▸ **EXTRACTED INFORMATION**

################

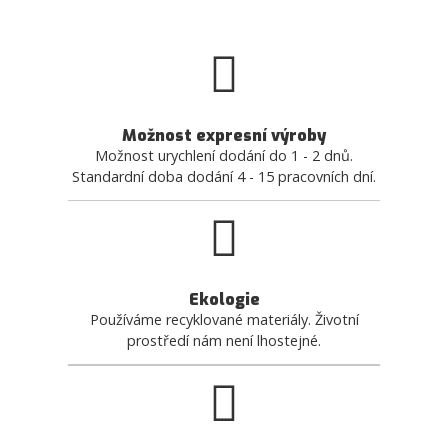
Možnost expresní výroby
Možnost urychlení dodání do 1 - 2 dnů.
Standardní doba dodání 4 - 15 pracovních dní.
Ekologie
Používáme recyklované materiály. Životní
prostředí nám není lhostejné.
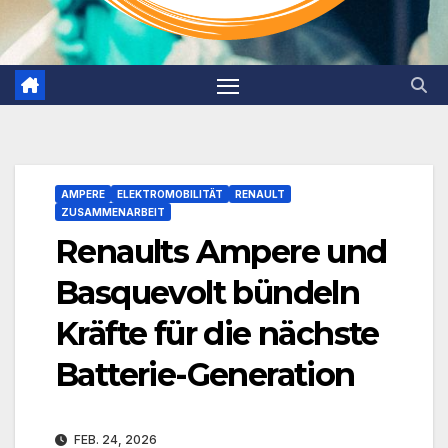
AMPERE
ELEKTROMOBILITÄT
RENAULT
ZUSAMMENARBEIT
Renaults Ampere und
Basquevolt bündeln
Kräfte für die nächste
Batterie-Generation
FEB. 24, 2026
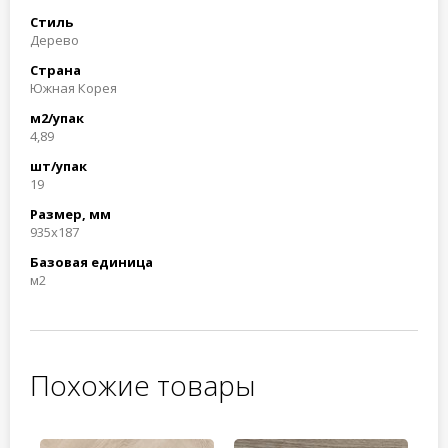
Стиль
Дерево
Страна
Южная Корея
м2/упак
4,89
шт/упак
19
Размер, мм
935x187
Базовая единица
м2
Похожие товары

################

▸ **PROBLEM DETAILS**
Copy out the text of all the records, replacing "Дерево" with "Камень" and leaving everything else unchanged. Leave out the pictures.

▸ **EXPECTED ANSWER**
Možnost expresní výroby
Možnost urychlení dodání do 1 - 2 dnů.
Standardní doba dodání 4 - 15 pracovních dní.
Ekologie
Používáme recyklované materiály. Životní
prostředí nám není lhostejné.
AMPERE
ELEKTROMOBILITÄT
RENAULT
ZUSAMMENARBEIT
Renaults Ampere und
Basquevolt bündeln
Kräfte für die nächste
Batterie-Generation
FEB. 24, 2026
Стиль
Камень
Страна
Южная Корея
м2/упак
4,89
шт/упак
19
Размер, мм
935x187
Базовая единица
м2
Похожие товары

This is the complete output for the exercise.